# Safari ne s'ouvre plus



## Yoyo3003 (5 Janvier 2014)

Bonjour, voilà sa fait environ 3-4 jours que je n'arrives plus à ouvrir safari sur mon macbook pro, car à chaque fois que je veut l'ouvrir, une page d'erreur s'affiche.
Le seul moyeu que j'ai pour que je puisses ouvrir une page, c' est de démarer le mac en mode sans échec ! J'ai essayer aussi de déplacer le fichier safari sur le bureau mais sans grande réussite...:mouais::mouais:
Merci d'avance pour n'importe quelle aide car je ne sais plus quoi faire !


----------



## pascalformac (5 Janvier 2014)

bienvenue

faire les classiques
*
mesures classiques en cas de pépins*
ceci n'est pas un tuto mais un simple rappel rapide de divers choses faisables
pour plus d'infos faire une recherche


mesures concernant une fonction ou application


**tester sur une autre session*
verification du fonctionnement de l'application ou fonction à problème sur un autre compte- autre session 2
( session1 fermée c'est mieux)
Tres preferable de tester sur un vrai compte 2 ou  compte invité si c'est très ponctuel 
Au besoin créer un vrai compte test ( preferences systeme/ comptes) et le garder car ca reservira toujours
pour tests ou examen des differences de fichiers
Si ca marche sur session2 , le souci est local ( session1)
et il faudra réparer la session1

si ca ne marche pas bien sur session2 , le souci est un niveau plus haut ( application ou OS) et on passe aux mesures globales


mesures globales

*réparation des autorisations via utilitaire disque ou autre outil (genre Onyx ou sa version light Maintenance) : maintenance à faire à chaque mise à jour Apple ( ou install d'une application avec installateur)


* verification réparation du volume
( via utilitaire disque du support d'installation d'OS ou procédure fsck -fy ou onyx /Maintenance)


*nettoyage-maintenance : voir l'outil Onyx qui fait ca très bien
lire l'aide avant de cocher des options ou utiliser sa version light &#8220; maintenance&#8220;
http://www.titanium.free.fr/

*Avoir son OS à jour

** téléchargement et installation de la mise à jour combinée de l'OS*
et ce quelque soit les mises à jour déjà faites

Cela permet de consolider l'OS et de corriger une erreur éventuelle non corrigée par une mise à jour précédente ou apparue depuis
regroupe en un seul fichier toutes les mises à jour

*Autres
-reset pram

-reset SMC PMU
(procedure propre à chaque modèle) 
- démarrage sans extensions
http://support.apple.com/kb/HT1564?viewlocale=fr_FR
safari c'est un outil internet
( le sujet serza déplacé par un modo)


----------



## AllanM (28 Décembre 2014)

Bonjour,

Je suis nouveau sur ce forum, j'ai essayé de trouver réponse à mon problème, en vain.
Comme indiqué dans l'intitulé de ce post, depuis quelques jours, je ne peux plus dutout ouvrir Safari, il m'indique "Safari a quitté de manière imprévue" avec un long rapport que je ne comprends pas vraiment...

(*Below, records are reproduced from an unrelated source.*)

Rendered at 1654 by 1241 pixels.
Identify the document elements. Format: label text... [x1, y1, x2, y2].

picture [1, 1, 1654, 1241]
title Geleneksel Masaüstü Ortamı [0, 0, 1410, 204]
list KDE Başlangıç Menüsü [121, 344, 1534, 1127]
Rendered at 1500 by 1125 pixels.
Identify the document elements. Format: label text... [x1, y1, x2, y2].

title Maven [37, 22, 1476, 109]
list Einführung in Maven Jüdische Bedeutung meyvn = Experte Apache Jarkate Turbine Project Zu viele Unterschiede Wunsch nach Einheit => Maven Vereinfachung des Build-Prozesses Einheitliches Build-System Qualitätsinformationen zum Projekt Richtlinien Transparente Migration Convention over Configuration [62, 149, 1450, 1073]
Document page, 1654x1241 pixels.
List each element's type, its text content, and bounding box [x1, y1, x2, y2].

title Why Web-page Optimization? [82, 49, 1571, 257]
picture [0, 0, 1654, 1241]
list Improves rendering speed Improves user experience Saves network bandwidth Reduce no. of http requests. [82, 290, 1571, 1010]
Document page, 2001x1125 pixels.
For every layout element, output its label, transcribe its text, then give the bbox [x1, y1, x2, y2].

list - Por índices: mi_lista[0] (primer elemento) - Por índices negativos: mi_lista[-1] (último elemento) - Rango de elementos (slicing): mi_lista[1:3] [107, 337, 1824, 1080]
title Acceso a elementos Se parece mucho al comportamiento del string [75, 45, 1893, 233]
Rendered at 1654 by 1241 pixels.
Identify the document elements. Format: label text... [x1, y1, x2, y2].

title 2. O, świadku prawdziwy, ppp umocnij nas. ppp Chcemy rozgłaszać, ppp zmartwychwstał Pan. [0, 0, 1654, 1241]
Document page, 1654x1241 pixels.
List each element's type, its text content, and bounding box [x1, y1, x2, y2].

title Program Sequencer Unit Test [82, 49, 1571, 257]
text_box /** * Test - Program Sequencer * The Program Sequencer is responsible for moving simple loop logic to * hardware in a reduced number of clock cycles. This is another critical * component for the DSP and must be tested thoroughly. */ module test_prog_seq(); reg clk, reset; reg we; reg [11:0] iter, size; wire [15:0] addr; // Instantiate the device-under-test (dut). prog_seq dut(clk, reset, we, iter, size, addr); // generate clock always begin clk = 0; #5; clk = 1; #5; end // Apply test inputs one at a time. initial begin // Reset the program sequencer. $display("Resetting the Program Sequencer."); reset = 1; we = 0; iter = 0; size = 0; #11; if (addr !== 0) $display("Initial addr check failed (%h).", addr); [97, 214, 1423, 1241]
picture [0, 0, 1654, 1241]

J'ai essayé de faire le test sur une autre session de mon ordi (MacBook Pro sous Yosemite, le problème n'est pas arrivé juste après la MAJ vers Yosemite, je l'avais faite dès la sortie de Yosemite, et Safari marchait très bien encore à ce moment...), et ça ne marche toujours pas... J'ai essayé de Réparer les permissions du disque, ça me dit que c'est bien réparer mais Safari ne marche toujours pas...

Si quelqu'un peut m'aider ou me réorienter vers un post que je n'aurai pas vu, ce serait sympa !

Merci d'avance et bonnes fêtes !


----------



## Moonwalker (28 Décembre 2014)

Je pense à ça : http://www.thesafemac.com/genieo-adware-causing-safari-crashes/


----------